Work order ▸ Within the data that follows, tally every line containing "Castieau". Provide only the tally.

+++++

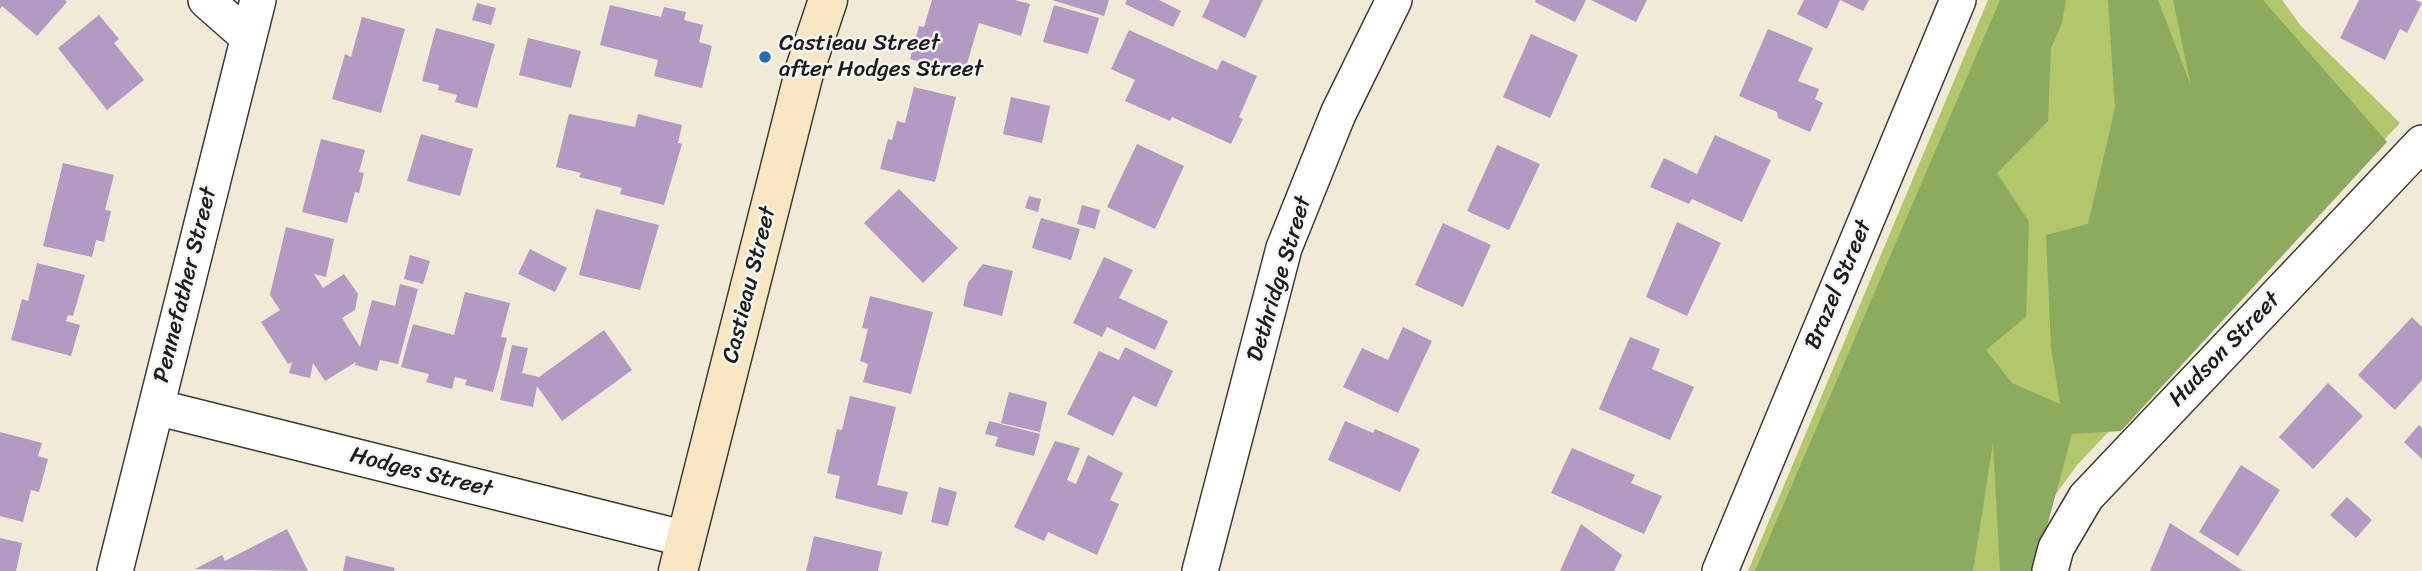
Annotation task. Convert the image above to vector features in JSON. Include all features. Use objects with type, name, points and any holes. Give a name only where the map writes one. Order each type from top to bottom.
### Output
[{"type":"street","points":[[206,0],[248,37]]},
{"type":"street","name":"Pennefather Street","points":[[115,571],[258,0]]},
{"type":"street","name":"Castieau Street","points":[[682,555],[805,69],[828,0]]},
{"type":"street","name":"Dethridge Street","points":[[1200,571],[1284,248],[1338,114],[1394,0]]},
{"type":"street","name":"Brazel Street","points":[[1720,571],[1958,0]]},
{"type":"street","name":"Hudson Street","points":[[2050,571],[2056,548],[2086,497],[2422,143]]},
{"type":"street","name":"Hodges Street","points":[[156,407],[682,555]]},
{"type":"green space","points":[[1988,0],[2282,0],[2301,26],[2400,123],[2078,464],[2050,502],[2021,571],[1748,571]]},
{"type":"green space","points":[[2000,0],[2066,0],[2062,23],[2051,48],[2048,121],[1997,173],[2029,222],[2026,317],[1986,350],[2012,383],[2060,404],[2051,348],[2046,235],[2088,224],[2115,108],[2108,0],[2158,0],[2191,86],[2173,0],[2263,0],[2387,142],[2121,431],[2072,434],[2035,571],[2000,571],[1993,443],[1973,571],[1755,571]]},
{"type":"building","points":[[0,0],[67,2],[37,36],[2,6],[0,9]]},
{"type":"building","points":[[932,0],[1015,0],[1030,4],[1021,36],[979,23],[964,74],[910,59],[919,26],[924,27]]},
{"type":"building","points":[[1052,0],[1109,0],[1104,16]]},
{"type":"building","points":[[1127,0],[1159,0],[1181,11],[1173,27],[1125,4]]},
{"type":"building","points":[[1210,0],[1263,0],[1245,38],[1202,17]]},
{"type":"building","points":[[1586,0],[1575,22],[1535,2]]},
{"type":"building","points":[[1591,0],[1647,0],[1636,22]]},
{"type":"building","points":[[1804,0],[1840,0],[1827,29],[1797,14]]},
{"type":"building","points":[[1840,0],[1869,0],[1863,11]]},
{"type":"building","points":[[2359,0],[2415,0],[2422,3],[2407,33],[2400,29],[2385,60],[2340,38]]},
{"type":"building","points":[[477,3],[496,8],[491,25],[472,20]]},
{"type":"building","points":[[610,5],[661,17],[664,7],[686,12],[684,20],[703,25],[699,42],[712,46],[702,88],[654,76],[658,60],[600,45]]},
{"type":"building","points":[[1054,5],[1099,18],[1088,54],[1043,42]]},
{"type":"building","points":[[99,15],[119,39],[114,43],[144,80],[107,110],[58,48]]},
{"type":"building","points":[[362,17],[405,29],[381,113],[332,99],[345,54],[351,57]]},
{"type":"building","points":[[436,28],[495,44],[477,108],[455,102],[457,95],[438,90],[439,85],[422,81]]},
{"type":"building","points":[[1768,29],[1813,48],[1798,81],[1819,89],[1815,99],[1823,103],[1810,132],[1778,118],[1777,112],[1739,96]]},
{"type":"building","points":[[1129,30],[1217,70],[1222,60],[1257,76],[1239,117],[1243,119],[1231,144],[1172,117],[1170,121],[1125,101],[1135,80],[1111,69]]},
{"type":"building","points":[[1531,34],[1578,55],[1550,118],[1503,97]]},
{"type":"building","points":[[528,38],[581,51],[571,88],[519,75]]},
{"type":"building","points":[[914,87],[956,97],[935,182],[880,169],[888,139],[892,140],[897,121],[905,123]]},
{"type":"building","points":[[1011,97],[1050,106],[1042,143],[1003,134]]},
{"type":"building","points":[[569,114],[635,127],[638,114],[682,125],[678,143],[682,144],[664,205],[620,194],[622,188],[579,177],[581,173],[556,167]]},
{"type":"building","points":[[421,134],[473,149],[460,196],[407,181]]},
{"type":"building","points":[[1715,135],[1771,160],[1742,222],[1692,199],[1689,204],[1650,187],[1664,158],[1697,174]]},
{"type":"building","points":[[321,139],[365,150],[359,172],[364,173],[359,193],[355,192],[347,223],[302,212]]},
{"type":"building","points":[[1137,144],[1184,166],[1155,229],[1107,207]]},
{"type":"building","points":[[1497,145],[1540,164],[1509,230],[1467,211]]},
{"type":"building","points":[[63,163],[114,175],[105,210],[111,211],[104,242],[96,240],[92,257],[43,246]]},
{"type":"building","points":[[899,189],[958,248],[923,283],[864,223]]},
{"type":"building","points":[[1029,196],[1041,199],[1038,212],[1025,208]]},
{"type":"building","points":[[1082,205],[1100,210],[1095,229],[1077,224]]},
{"type":"building","points":[[596,209],[659,225],[640,290],[579,275]]},
{"type":"building","points":[[1041,218],[1080,229],[1071,260],[1032,248]]},
{"type":"building","points":[[1677,222],[1721,243],[1687,316],[1646,297]]},
{"type":"building","points":[[1443,223],[1491,245],[1463,307],[1415,285]]},
{"type":"building","points":[[286,227],[334,239],[326,277],[314,274],[323,288],[344,274],[358,294],[355,310],[342,318],[360,347],[372,300],[395,306],[400,284],[418,289],[398,364],[380,360],[377,371],[355,365],[356,362],[325,381],[313,363],[310,378],[289,373],[292,362],[288,364],[261,322],[280,310],[270,295]]},
{"type":"building","points":[[530,249],[567,268],[555,292],[518,274]]},
{"type":"building","points":[[410,255],[430,261],[423,284],[404,279]]},
{"type":"building","points":[[1104,257],[1133,270],[1119,298],[1168,321],[1155,350],[1107,327],[1102,337],[1073,323]]},
{"type":"building","points":[[37,263],[85,275],[73,316],[68,315],[66,321],[80,325],[71,356],[11,340],[22,299],[28,301]]},
{"type":"building","points":[[983,264],[1013,271],[1002,316],[963,306],[968,283]]},
{"type":"building","points":[[465,292],[510,303],[501,337],[507,338],[493,392],[465,385],[467,380],[455,377],[452,389],[426,382],[429,374],[401,367],[413,324],[454,335]]},
{"type":"building","points":[[870,296],[933,312],[911,394],[863,382],[868,364],[860,361],[868,329],[862,328]]},
{"type":"building","points":[[2412,317],[2422,327],[2422,380],[2395,410],[2358,375]]},
{"type":"building","points":[[1403,327],[1432,341],[1398,413],[1343,387],[1362,348],[1388,360]]},
{"type":"building","points":[[604,330],[632,370],[562,421],[537,386],[533,407],[500,400],[512,345],[528,348],[522,373],[539,377]]},
{"type":"building","points":[[1630,337],[1660,349],[1652,369],[1694,387],[1670,440],[1599,409]]},
{"type":"building","points":[[1125,347],[1173,371],[1156,407],[1133,396],[1113,436],[1067,414],[1099,351],[1119,360]]},
{"type":"building","points":[[2328,383],[2363,416],[2313,469],[2279,437]]},
{"type":"building","points":[[1009,392],[1047,402],[1040,432],[1001,423]]},
{"type":"building","points":[[850,396],[896,407],[877,485],[908,492],[902,515],[835,498],[840,476],[827,473],[837,429],[842,430]]},
{"type":"building","points":[[989,421],[1040,434],[1034,456],[995,446],[998,437],[985,434]]},
{"type":"building","points":[[1345,421],[1373,433],[1375,429],[1420,449],[1400,492],[1328,460]]},
{"type":"building","points":[[2419,425],[2422,428],[2422,459],[2404,442]]},
{"type":"building","points":[[0,432],[42,443],[38,456],[48,459],[39,492],[31,490],[23,522],[0,516]]},
{"type":"building","points":[[1055,441],[1080,448],[1067,480],[1076,484],[1088,455],[1123,473],[1110,500],[1119,504],[1097,555],[1048,532],[1044,541],[1014,527]]},
{"type":"building","points":[[1572,448],[1635,475],[1631,483],[1662,496],[1644,534],[1551,493]]},
{"type":"building","points":[[2241,465],[2280,490],[2238,556],[2199,532]]},
{"type":"building","points":[[939,487],[957,492],[948,526],[931,522]]},
{"type":"building","points":[[2347,497],[2372,520],[2356,538],[2330,515]]},
{"type":"building","points":[[2170,523],[2207,547],[2243,571],[2150,571]]},
{"type":"building","points":[[1581,524],[1622,555],[1614,571],[1560,571]]},
{"type":"building","points":[[287,529],[308,571],[195,569],[222,555],[225,561]]},
{"type":"building","points":[[814,536],[882,552],[878,571],[806,571]]},
{"type":"building","points":[[0,538],[22,543],[16,571],[0,571]]},
{"type":"building","points":[[346,556],[395,568],[394,571],[343,571]]},
{"type":"place","name":"Castieau Street after Hodges Street","points":[[765,57]]}]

+++++

Reply ▸ 2